Juliette Lemontey vise à la fois à rassembler et défaire le portrait. La « chaîne » visuelle est obtenue par une atomisation du visage. Puisque, d’une œuvre à l’autre ‚il s’efface, se construit un rythmique capable d’atteindre des zones où se posent les questions beckettiennes du « qui je suis » » et de « si je suis ». Les images renforcent une sorte épuisement potentiel même si le schéma vital demeure dans les actes que les femmes semblent accomplir au sein d’une « prise » plastique qui rappelle l’art japonais sans chercher toutefois à le singer.
La vie et la l’art deviennent concomitants au sein d’une errance dont le but demeure indéterminé. Les femmes semblent se perdre aux rayons d’un mince soleil d’hiver au fond de divers indices d’un décor improbable. Les paysages fondent. Voici un bout de monde dans l’obscure clarté où soudain même le visage a glissé.
Reste un ovale sans voix, sans visage. Le cri est interdit. Autant à la joie qu’à la douleur. Tout se joue entre le corps et l’espace vidé du portrait. Qu’en est-il donc de l’être ? Apparemment, il n’est que son silence au sein de l’esquisse visuelle. Comment savoir qui se cache derrière ? Au chaos l’artiste impose son propre « désordre », ses glissements. Immobile et mouvante, l’œuvre frissonne d’une plasticité particulière sur laquelle on ne peut porter un jugement moral : des mots comme souffrance ou sérénité demeurent interdits.

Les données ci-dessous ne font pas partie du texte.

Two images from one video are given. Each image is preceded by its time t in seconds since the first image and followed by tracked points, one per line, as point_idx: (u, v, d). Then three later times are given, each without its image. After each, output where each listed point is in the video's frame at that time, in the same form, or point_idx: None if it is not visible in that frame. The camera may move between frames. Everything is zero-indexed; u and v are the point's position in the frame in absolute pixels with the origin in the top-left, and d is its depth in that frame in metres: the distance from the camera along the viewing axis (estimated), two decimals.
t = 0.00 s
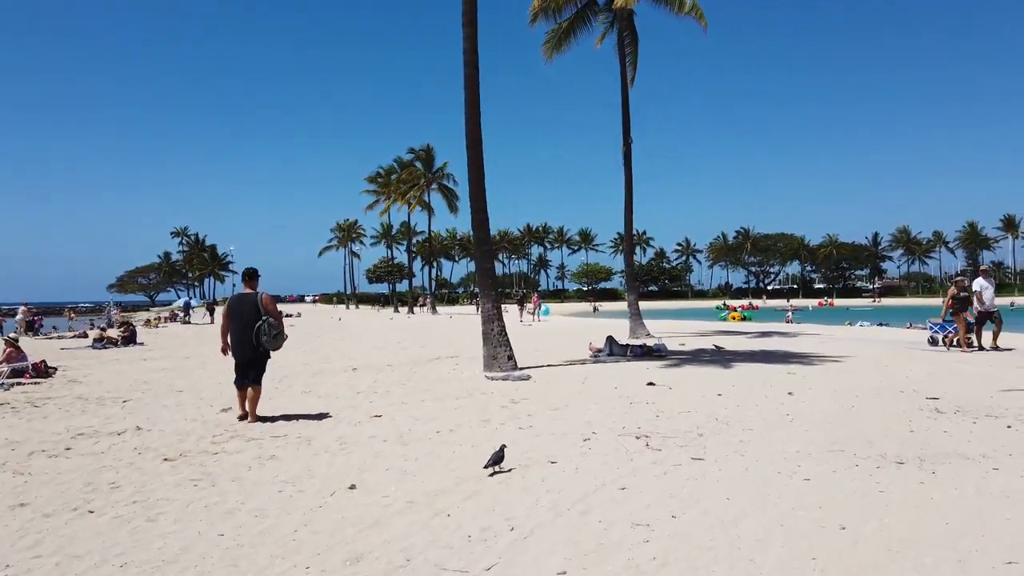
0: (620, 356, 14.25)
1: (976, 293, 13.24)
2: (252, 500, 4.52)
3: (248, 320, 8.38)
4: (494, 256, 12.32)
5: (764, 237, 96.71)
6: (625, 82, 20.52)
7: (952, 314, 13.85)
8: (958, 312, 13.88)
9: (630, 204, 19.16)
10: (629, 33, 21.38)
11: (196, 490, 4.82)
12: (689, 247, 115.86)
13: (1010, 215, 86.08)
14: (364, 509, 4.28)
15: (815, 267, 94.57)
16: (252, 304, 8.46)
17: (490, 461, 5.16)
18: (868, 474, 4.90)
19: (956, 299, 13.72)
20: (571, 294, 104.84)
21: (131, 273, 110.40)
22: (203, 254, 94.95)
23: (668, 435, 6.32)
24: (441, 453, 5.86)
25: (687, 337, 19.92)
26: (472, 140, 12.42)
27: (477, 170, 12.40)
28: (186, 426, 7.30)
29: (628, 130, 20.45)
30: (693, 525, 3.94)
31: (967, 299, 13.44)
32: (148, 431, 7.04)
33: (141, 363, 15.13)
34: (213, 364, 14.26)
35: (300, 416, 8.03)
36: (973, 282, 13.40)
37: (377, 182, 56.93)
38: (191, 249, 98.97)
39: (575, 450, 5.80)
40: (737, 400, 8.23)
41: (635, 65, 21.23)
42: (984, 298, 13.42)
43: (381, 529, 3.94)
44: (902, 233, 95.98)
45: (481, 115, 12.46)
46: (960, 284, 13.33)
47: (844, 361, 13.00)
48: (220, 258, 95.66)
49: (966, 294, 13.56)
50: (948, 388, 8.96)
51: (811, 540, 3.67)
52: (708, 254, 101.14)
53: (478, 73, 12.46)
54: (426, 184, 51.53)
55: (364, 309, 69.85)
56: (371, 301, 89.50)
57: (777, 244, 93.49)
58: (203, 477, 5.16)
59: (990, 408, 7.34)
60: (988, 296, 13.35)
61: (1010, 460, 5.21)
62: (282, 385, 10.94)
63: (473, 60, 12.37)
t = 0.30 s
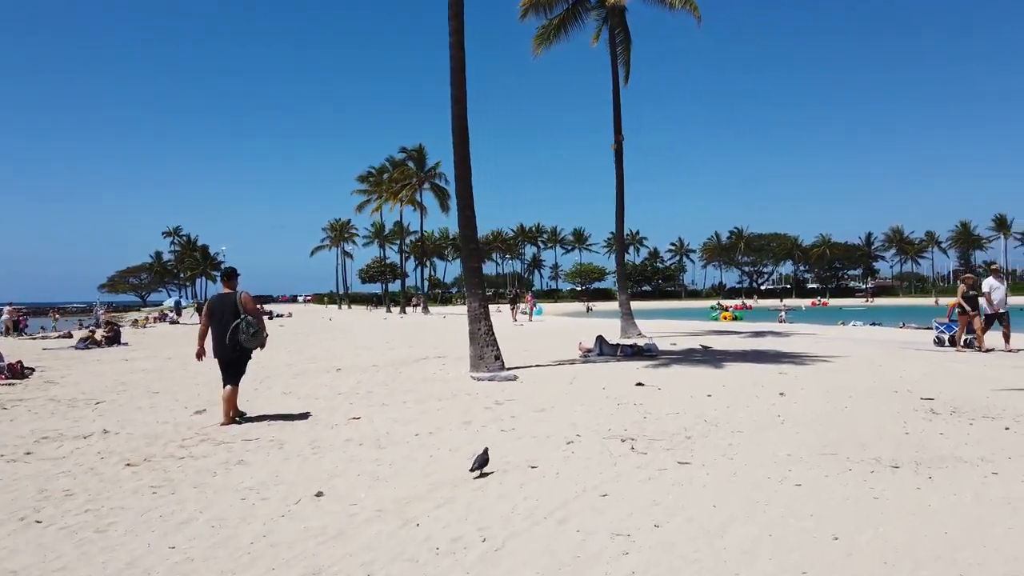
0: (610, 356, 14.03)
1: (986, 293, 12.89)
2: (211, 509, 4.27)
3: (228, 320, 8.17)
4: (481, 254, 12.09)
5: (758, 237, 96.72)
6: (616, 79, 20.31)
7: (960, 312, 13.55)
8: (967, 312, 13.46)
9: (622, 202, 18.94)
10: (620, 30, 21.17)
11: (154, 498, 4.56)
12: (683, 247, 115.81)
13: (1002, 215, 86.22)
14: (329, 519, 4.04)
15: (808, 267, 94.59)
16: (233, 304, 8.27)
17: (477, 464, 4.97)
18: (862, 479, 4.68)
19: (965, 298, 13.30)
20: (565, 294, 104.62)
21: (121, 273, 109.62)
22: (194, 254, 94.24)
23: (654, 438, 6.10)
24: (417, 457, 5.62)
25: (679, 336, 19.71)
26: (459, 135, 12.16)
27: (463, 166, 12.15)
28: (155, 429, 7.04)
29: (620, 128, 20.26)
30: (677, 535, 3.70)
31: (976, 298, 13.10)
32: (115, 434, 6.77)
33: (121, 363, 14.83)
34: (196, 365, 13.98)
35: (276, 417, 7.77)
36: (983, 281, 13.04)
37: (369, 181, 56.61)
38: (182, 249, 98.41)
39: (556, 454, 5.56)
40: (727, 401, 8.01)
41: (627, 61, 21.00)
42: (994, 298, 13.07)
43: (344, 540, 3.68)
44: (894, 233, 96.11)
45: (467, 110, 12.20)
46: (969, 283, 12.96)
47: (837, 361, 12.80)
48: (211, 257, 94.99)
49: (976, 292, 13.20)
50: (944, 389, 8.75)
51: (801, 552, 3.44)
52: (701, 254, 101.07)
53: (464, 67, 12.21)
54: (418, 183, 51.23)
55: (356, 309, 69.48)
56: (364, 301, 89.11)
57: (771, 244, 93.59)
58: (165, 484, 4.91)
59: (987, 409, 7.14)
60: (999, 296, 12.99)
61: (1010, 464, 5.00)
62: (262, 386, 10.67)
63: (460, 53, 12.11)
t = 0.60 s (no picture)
0: (600, 358, 13.79)
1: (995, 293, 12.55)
2: (168, 527, 4.00)
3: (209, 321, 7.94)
4: (467, 253, 11.82)
5: (750, 237, 96.77)
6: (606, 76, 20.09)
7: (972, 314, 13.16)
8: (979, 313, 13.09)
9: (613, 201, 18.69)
10: (611, 27, 20.94)
11: (109, 513, 4.28)
12: (675, 248, 115.77)
13: (993, 216, 86.54)
14: (291, 537, 3.77)
15: (800, 267, 94.67)
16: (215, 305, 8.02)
17: (461, 471, 4.86)
18: (861, 493, 4.44)
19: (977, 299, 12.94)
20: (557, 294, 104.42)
21: (111, 273, 108.79)
22: (185, 253, 93.54)
23: (642, 446, 5.84)
24: (393, 467, 5.35)
25: (670, 337, 19.48)
26: (445, 131, 11.88)
27: (450, 164, 11.87)
28: (123, 436, 6.74)
29: (610, 126, 20.05)
30: (664, 555, 3.45)
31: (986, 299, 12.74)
32: (80, 442, 6.47)
33: (100, 364, 14.49)
34: (177, 367, 13.68)
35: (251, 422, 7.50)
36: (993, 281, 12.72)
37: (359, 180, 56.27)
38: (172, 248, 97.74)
39: (540, 464, 5.30)
40: (719, 406, 7.77)
41: (618, 59, 20.78)
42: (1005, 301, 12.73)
43: (305, 563, 3.42)
44: (886, 233, 96.29)
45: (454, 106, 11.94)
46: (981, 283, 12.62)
47: (830, 363, 12.59)
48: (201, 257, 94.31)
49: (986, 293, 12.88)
50: (940, 393, 8.54)
51: None
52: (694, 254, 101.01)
53: (451, 62, 11.93)
54: (409, 182, 50.92)
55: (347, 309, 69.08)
56: (355, 300, 88.69)
57: (763, 244, 93.66)
58: (122, 497, 4.63)
59: (986, 415, 6.91)
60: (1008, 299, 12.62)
61: (1014, 475, 4.77)
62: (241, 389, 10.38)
63: (446, 48, 11.84)
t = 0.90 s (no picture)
0: (590, 358, 13.56)
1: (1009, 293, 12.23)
2: (118, 538, 3.74)
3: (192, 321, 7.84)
4: (454, 251, 11.56)
5: (743, 237, 96.76)
6: (597, 73, 19.85)
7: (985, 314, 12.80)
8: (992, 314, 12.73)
9: (604, 200, 18.46)
10: (602, 24, 20.71)
11: (57, 523, 4.01)
12: (669, 248, 115.71)
13: (986, 215, 86.72)
14: (248, 550, 3.52)
15: (793, 267, 94.65)
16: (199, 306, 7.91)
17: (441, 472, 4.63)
18: (857, 499, 4.20)
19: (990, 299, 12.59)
20: (550, 294, 104.18)
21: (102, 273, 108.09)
22: (176, 253, 92.92)
23: (629, 449, 5.60)
24: (368, 471, 5.10)
25: (662, 337, 19.26)
26: (431, 125, 11.63)
27: (436, 159, 11.61)
28: (88, 439, 6.46)
29: (601, 123, 19.83)
30: (646, 569, 3.20)
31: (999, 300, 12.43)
32: (42, 445, 6.20)
33: (80, 364, 14.17)
34: (158, 367, 13.38)
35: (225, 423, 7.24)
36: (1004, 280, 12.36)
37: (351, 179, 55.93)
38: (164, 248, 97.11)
39: (521, 469, 5.06)
40: (710, 407, 7.54)
41: (609, 56, 20.55)
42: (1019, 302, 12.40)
43: None
44: (879, 233, 96.36)
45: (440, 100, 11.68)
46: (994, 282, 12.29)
47: (824, 363, 12.37)
48: (193, 256, 93.74)
49: (1001, 292, 12.45)
50: (936, 393, 8.32)
51: None
52: (688, 254, 100.90)
53: (437, 55, 11.68)
54: (401, 181, 50.62)
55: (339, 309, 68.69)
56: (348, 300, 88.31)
57: (757, 244, 93.62)
58: (76, 505, 4.36)
59: (985, 416, 6.69)
60: (1023, 304, 11.94)
61: (1018, 479, 4.54)
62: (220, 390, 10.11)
63: (433, 41, 11.60)
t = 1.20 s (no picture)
0: (580, 361, 13.33)
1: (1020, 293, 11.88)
2: (54, 563, 3.48)
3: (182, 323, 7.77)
4: (439, 252, 11.30)
5: (739, 237, 96.66)
6: (589, 71, 19.59)
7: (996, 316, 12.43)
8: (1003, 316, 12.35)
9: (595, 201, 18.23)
10: (594, 22, 20.46)
11: None
12: (664, 248, 115.53)
13: (981, 215, 86.74)
14: None
15: (789, 266, 94.53)
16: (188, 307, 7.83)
17: (411, 487, 4.40)
18: (847, 517, 3.97)
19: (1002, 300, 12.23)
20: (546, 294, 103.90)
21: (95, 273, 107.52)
22: (169, 253, 92.39)
23: (610, 460, 5.35)
24: (335, 485, 4.84)
25: (655, 339, 19.02)
26: (415, 124, 11.37)
27: (421, 158, 11.35)
28: (49, 449, 6.20)
29: (592, 122, 19.59)
30: None
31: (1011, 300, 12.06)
32: None
33: (59, 368, 13.87)
34: (138, 371, 13.10)
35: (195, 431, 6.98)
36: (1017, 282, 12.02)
37: (345, 179, 55.61)
38: (157, 248, 96.54)
39: (496, 482, 4.81)
40: (697, 413, 7.31)
41: (601, 55, 20.31)
42: None
43: None
44: (874, 233, 96.30)
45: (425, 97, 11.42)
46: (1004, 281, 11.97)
47: (818, 366, 12.15)
48: (186, 257, 93.27)
49: (1014, 293, 12.11)
50: (931, 398, 8.11)
51: None
52: (683, 254, 100.72)
53: (421, 52, 11.42)
54: (395, 181, 50.30)
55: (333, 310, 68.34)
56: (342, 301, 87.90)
57: (752, 244, 93.47)
58: (19, 524, 4.10)
59: (982, 423, 6.46)
60: None
61: (1016, 494, 4.31)
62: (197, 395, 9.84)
63: (417, 38, 11.34)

Tout ce qu’on peut en dire reste que, au plus profond du support, résonne le silence sans fond. Mais il possède valeur de chant dans lequel on s’enfonce non pour entendre une voix mais afin de trouver la lumière, pour se fondre dedans contre le peut qu’on est.
jean-paul gavard-perret
Juliette Lemontey, Livre, Littérature mineure éditions, Rouen, 2017 — 8,00 €.